Hematological malignancies (HM) developed on underlying primary immunodeficiencies (PID) are rare and of unusual features. Differentiating between malignant and non-malignant lymphoproliferation in cases of pediatric hematology and oncology and revealing their molecular predisposition demonstrate the complex interplay between PID and HM. We retrospectively studied a case series of seven pediatric patients, all with PID with manifestations raising suspicion for HM or hypereosinophilic syndrome (HES) or confirmed HM of lymphoid origin. Combined immunodeficiency (CID) without detection of a known mutated gene or with ataxia-telangiectasia (AT), STAT3 gain of function (GOF), DOCK8 deficiency, and CTLA4 deficiency were diagnosed in three, one, one, one, and one patient, respectively. Acute lymphoblastic leukemia and Hodgkin lymphoma followed by second primary Burkitt lymphoma were diagnosed in one patient with CID each, while lymphomatoid granulomatosis in one patient with AT. Lymphoproliferative disease occurred in STAT3 GOF, CTLA4 deficiency and CID, one patient each, and idiopathic HES in DOCK8 deficiency (median age at presentation of PID or any hematological manifestation: four years). Four patients underwent hematopoietic cell transplantation (HCT) for STAT3 GOF, DOCK8 deficiency and CID in one, one, and two cases, respectively (median age: 10 years). At the last follow-up, all transplanted patients were alive. Reporting on patients’ phenotype, genotype and course of disease shed light on the prevalence, characteristics, and pathophysiology of HM complicating PID. Discriminating the non-yet malignant lymphoproliferation from its malignant equivalent on the same pathophysiology background proved of additional value. Outcomes of PID after HCT, herein reported, are favorable.

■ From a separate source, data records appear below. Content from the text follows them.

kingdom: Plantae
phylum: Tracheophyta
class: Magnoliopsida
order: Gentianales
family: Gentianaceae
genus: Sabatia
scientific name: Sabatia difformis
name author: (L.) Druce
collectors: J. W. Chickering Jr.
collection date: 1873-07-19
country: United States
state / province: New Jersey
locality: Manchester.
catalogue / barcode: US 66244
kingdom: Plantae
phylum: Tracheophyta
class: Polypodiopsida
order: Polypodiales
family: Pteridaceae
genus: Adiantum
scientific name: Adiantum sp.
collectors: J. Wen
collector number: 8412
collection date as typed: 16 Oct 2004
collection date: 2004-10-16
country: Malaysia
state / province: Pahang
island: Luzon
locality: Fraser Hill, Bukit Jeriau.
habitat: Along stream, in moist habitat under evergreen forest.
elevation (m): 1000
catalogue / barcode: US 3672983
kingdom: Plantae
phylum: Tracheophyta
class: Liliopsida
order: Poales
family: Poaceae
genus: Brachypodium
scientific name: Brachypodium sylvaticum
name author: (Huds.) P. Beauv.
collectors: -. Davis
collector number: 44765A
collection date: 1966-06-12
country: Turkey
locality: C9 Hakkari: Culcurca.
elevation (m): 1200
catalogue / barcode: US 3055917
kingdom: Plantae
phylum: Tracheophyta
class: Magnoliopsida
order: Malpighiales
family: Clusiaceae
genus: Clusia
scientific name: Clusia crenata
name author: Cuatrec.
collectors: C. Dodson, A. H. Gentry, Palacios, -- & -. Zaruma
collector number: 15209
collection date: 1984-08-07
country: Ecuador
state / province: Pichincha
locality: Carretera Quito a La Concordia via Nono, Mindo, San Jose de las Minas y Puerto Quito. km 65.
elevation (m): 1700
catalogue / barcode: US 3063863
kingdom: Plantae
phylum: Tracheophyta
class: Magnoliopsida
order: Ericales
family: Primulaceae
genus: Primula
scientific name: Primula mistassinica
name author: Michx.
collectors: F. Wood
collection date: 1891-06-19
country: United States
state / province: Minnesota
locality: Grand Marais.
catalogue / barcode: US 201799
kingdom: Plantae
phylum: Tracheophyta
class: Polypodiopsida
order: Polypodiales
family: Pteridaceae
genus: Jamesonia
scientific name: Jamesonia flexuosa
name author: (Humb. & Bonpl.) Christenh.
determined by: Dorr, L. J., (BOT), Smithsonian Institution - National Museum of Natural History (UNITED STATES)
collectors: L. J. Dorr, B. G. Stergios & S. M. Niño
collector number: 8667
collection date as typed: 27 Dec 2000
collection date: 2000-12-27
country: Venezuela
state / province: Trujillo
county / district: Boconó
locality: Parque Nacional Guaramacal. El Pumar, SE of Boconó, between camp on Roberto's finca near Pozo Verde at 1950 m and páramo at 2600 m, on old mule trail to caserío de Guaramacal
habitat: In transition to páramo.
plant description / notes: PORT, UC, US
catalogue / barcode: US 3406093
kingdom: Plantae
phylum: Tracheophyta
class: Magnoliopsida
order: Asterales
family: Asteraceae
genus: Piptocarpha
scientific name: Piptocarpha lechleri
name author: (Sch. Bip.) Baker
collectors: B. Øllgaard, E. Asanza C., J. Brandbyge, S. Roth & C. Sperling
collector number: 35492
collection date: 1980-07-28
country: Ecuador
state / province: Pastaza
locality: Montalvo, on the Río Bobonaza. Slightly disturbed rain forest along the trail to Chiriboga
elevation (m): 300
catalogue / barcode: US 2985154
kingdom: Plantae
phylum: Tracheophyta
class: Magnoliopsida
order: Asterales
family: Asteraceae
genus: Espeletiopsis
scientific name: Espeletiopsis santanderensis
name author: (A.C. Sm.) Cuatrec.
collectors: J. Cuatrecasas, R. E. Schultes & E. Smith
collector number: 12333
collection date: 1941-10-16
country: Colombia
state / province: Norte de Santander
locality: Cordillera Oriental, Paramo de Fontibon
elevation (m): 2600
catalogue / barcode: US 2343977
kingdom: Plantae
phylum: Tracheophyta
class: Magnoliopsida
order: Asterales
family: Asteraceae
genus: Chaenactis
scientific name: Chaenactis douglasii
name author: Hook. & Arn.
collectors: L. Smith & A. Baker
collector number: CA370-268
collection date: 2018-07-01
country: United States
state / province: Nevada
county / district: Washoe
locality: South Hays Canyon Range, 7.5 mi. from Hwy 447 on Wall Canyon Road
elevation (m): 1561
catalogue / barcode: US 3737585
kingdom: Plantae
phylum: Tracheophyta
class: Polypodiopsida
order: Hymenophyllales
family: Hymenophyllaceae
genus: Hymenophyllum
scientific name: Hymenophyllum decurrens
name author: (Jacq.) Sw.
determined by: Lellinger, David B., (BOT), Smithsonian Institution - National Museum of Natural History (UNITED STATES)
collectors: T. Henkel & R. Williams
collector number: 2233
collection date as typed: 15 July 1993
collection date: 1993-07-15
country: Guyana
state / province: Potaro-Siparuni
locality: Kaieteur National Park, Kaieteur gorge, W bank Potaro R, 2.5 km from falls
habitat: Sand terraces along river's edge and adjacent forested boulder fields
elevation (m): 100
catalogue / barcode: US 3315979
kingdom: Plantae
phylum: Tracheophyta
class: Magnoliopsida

在潜在的原发性免疫缺陷 (PID) 上发展的血液系统恶性肿瘤 (HM) 是罕见的且具有不寻常的特征。在儿科血液学和肿瘤学病例中区分恶性和非恶性淋巴增殖并揭示它们的分子易感性证明了 PID 和 HM 之间复杂的相互作用。我们回顾性研究了 7 名儿科患者的病例系列，所有患者均患有 PID，其表现引起怀疑 HM 或嗜酸性粒细胞增多综合征 (HES) 或证实为淋巴源性 HM。在未检测到已知突变基因或共济失调毛细血管扩张症 (AT)、STAT3 功能获得 (GOF)、DOCK8 缺陷和 CTLA4 缺陷的情况下，在 3 名、1 名、1 名、1 名和 1 名患者中诊断出联合免疫缺陷 (CID)，分别。急性淋巴细胞白血病和霍奇金淋巴瘤，其次是第二原发性伯基特淋巴瘤，各有一名 CID 患者被诊断出，而一名 AT 患者被诊断为淋巴瘤样肉芽肿。淋巴增生性疾病发生在 STAT3 GOF、CTLA4 缺乏症和 CID 中，各 1 名患者，以及 DOCK8 缺乏症中的特发性 HES（出现 PID 或任何血液学表现的中位年龄：4 岁）。4 名患者分别接受了 1 例、1 例和 2 例 STAT3 GOF、DOCK8 缺陷和 CID 的造血细胞移植（HCT）（中位年龄：10 岁）。末次随访时，所有移植患者均存活。对患者表型、基因型和病程的报告揭示了 HM 并发 PID 的患病率、特征和病理生理学。在相同的病理生理学背景下，将非恶性淋巴增殖与其恶性等效物区分开来证明了额外的价值。本文报道的 HCT 后 PID 的结果是有利的。